Pada Juli 1969, tak lama sebelum peluncuran Apollo 11 ke bulan, pengunjuk rasa hak-hak sipil kulit hitam dari Amerika Serikat bagian selatan berkumpul di Cape Canaveral untuk menyoroti ketidaksetaraan dalam pengiriman manusia. di luar angkasa ketika banyak orang di seluruh negeri hidup dalam kemiskinan.
Pengacara hak sipil Amerika (dan penggemar ruang angkasa) Robert Patillo memprediksi argumen serupa di masa depan.
“Kami akan memiliki stasiun luar angkasa pribadi pada tahun 2050-an di mana orang dapat pergi berlibur, dan jika Anda berpenghasilan cukup, kami mungkin akan memiliki stasiun luar angkasa berbasis bulan pada akhir abad ini,” kata Patillo.
“Pertanyaannya adalah: bagaimana kita memastikan bahwa orang-orang yang mendapat manfaat juga mendapat bagian yang adil di Bumi, sehingga kita dapat memiliki hal-hal seperti perawatan kesehatan, air bersih, dan sistem pendidikan?” dia berkata. “Hanya hal mendasar yang perlu dilakukan agar perusahaan di bawah mereka dapat bekerja.”
Bahkan jika Musk akhirnya tiba di Mars, masyarakat Mars tidak mungkin menemukan dirinya dalam utopia yang diimpikan sebagian orang. Permukaan planet ini adalah gurun merah berdebu tanpa udara untuk bernapas, makanan untuk dimakan, dan air terkunci di dalam es.
Para pemukim pertama akan berada rata-rata 225 juta kilometer dari rumah mereka dan setiap panggilan bantuan akan memakan waktu hingga 24 menit untuk mencapai Bumi, dan 24 menit lagi untuk mengirimkan tanggapan.
“Umat manusia belum siap meninggalkan Bumi,” kata Billings. “Kami memiliki banyak perkembangan intelektual, sosial dan moral yang perlu kami lakukan bahkan sebelum kami dapat memikirkannya.”

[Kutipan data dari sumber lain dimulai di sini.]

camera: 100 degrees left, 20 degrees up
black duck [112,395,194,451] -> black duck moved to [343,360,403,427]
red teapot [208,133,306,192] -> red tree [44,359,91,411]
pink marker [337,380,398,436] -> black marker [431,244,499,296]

Jadi, apakah kita terlalu terburu-buru untuk menjajah ruang angkasa? Lord Rees percaya bahwa kita harus menerima keterbatasan kita sebagai spesies yang berevolusi untuk kehidupan di Bumi.
“Kita seharusnya tidak melihat diri kita sendiri sebagai puncak evolusi,” katanya. “Ini akan memakan waktu beberapa abad lagi, paling lama, sebelum ada entitas yang sangat berbeda dari manusia. Bisa jadi darah dan daging, hasil rekayasa genetika, atau bisa juga elektronik, yang tentu saja bisa mencakup spesies atau entitas yang berkeliaran jauh di luar. Bumi, yang dalam arti tertentu adalah keturunan kita. “
Setelah 20 tahun tinggal jauh dari rumah, ISS telah mengajari kita bahwa hidup dan bekerja dalam ruang hampa, tertutup kaleng, makan makanan olahan, dan minum keringat dan air seni daur ulang, adalah kehidupan yang sulit dan mahal. .

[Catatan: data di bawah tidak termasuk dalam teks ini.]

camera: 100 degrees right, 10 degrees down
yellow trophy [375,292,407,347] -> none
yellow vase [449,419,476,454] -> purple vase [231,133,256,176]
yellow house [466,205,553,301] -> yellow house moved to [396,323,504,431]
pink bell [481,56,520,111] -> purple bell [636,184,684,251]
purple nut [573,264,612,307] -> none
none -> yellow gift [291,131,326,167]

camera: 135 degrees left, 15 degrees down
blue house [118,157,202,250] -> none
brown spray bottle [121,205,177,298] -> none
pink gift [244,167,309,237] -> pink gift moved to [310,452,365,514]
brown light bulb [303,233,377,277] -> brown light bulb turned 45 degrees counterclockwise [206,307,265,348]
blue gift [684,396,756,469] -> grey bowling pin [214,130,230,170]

Mungkin pencapaian terbesar stasiun luar angkasa adalah memberi kita apresiasi yang lebih baik terhadap Bumi. Bicaralah dengan astronot mana pun tentang pengalaman mereka dan pemandangan dunia luar biasa dari jendela itulah yang paling menginspirasi mereka.
Anda dapat membaca versi asli artikel ini di bawah judul Haruskah astronot meninggalkan stasiun luar angkasa dari BBC Future.